#### [Task description]
Write out the lines below exactly, beginning at the one with "Ariocarpus trigonus horacekii, miniaturní" and stopping after the one with "L/C, D/A, D/P, T/T, Western"; the pictures are not copied.

== Segment start ==

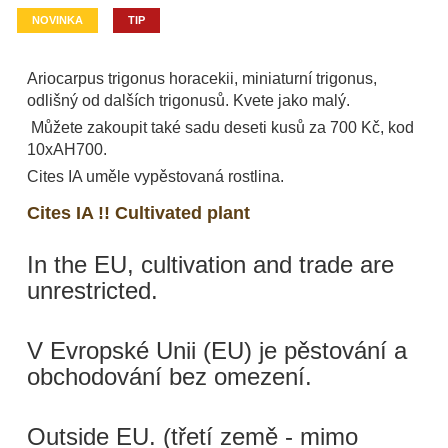
NOVINKA
TIP
Ariocarpus trigonus horacekii, miniaturní trigonus,
odlišný od dalších trigonusů. Kvete jako malý.
Můžete zakoupit také sadu deseti kusů za 700 Kč, kod
10xAH700.
Cites IA uměle vypěstovaná rostlina.
Cites IA !! Cultivated plant
In the EU, cultivation and trade are
unrestricted.
V Evropské Unii (EU) je pěstování a
obchodování bez omezení.
Outside EU. (třetí země - mimo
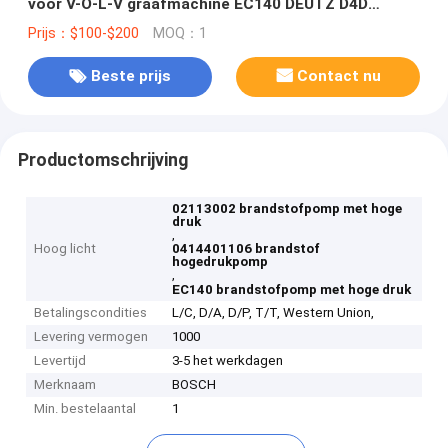
voor V-O-L-V graafmachine EC140 DEUTZ D4D
TCD2013
Prijs：$100-$200
MOQ：1
Beste prijs
Contact nu
Productomschrijving
02113002 brandstofpomp met hoge
druk
,
Hoog licht
0414401106 brandstof
hogedrukpomp
,
EC140 brandstofpomp met hoge druk
Betalingscondities
L/C, D/A, D/P, T/T, Western Union,
Levering vermogen
1000
Levertijd
3-5 het werkdagen
Merknaam
BOSCH
Min. bestelaantal
1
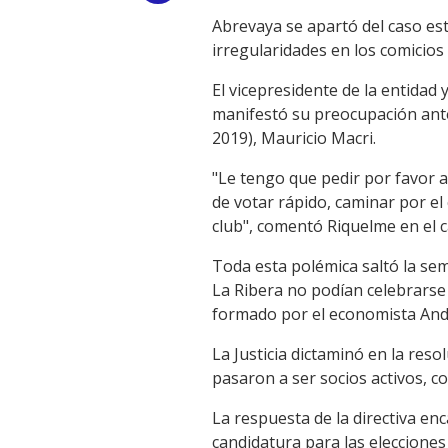
Abrevaya se apartó del caso est
Link
irregularidades en los comicios
El vicepresidente de la entidad 
manifestó su preocupación ante 
2019), Mauricio Macri.
"Le tengo que pedir por favor 
de votar rápido, caminar por el
club", comentó Riquelme en el can
Toda esta polémica saltó la se
La Ribera no podían celebrarse
formado por el economista André
La Justicia dictaminó en la re
pasaron a ser socios activos, co
La respuesta de la directiva e
candidatura para las elecciones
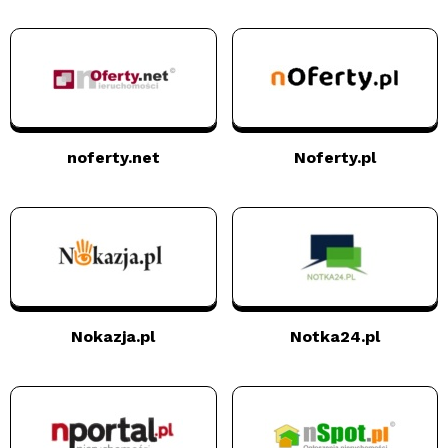
noferty.net
Noferty.pl
Nokazja.pl
Notka24.pl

== Segment end ==

#### [Expected answer]
Ariocarpus trigonus horacekii, miniaturní trigonus,
odlišný od dalších trigonusů. Kvete jako malý.
Můžete zakoupit také sadu deseti kusů za 700 Kč, kod
10xAH700.
Cites IA uměle vypěstovaná rostlina.
Cites IA !! Cultivated plant
In the EU, cultivation and trade are
unrestricted.
V Evropské Unii (EU) je pěstování a
obchodování bez omezení.
Outside EU. (třetí země - mimo
voor V-O-L-V graafmachine EC140 DEUTZ D4D
TCD2013
Prijs：$100-$200
MOQ：1
Beste prijs
Contact nu
Productomschrijving
02113002 brandstofpomp met hoge
druk
,
Hoog licht
0414401106 brandstof
hogedrukpomp
,
EC140 brandstofpomp met hoge druk
Betalingscondities
L/C, D/A, D/P, T/T, Western Union,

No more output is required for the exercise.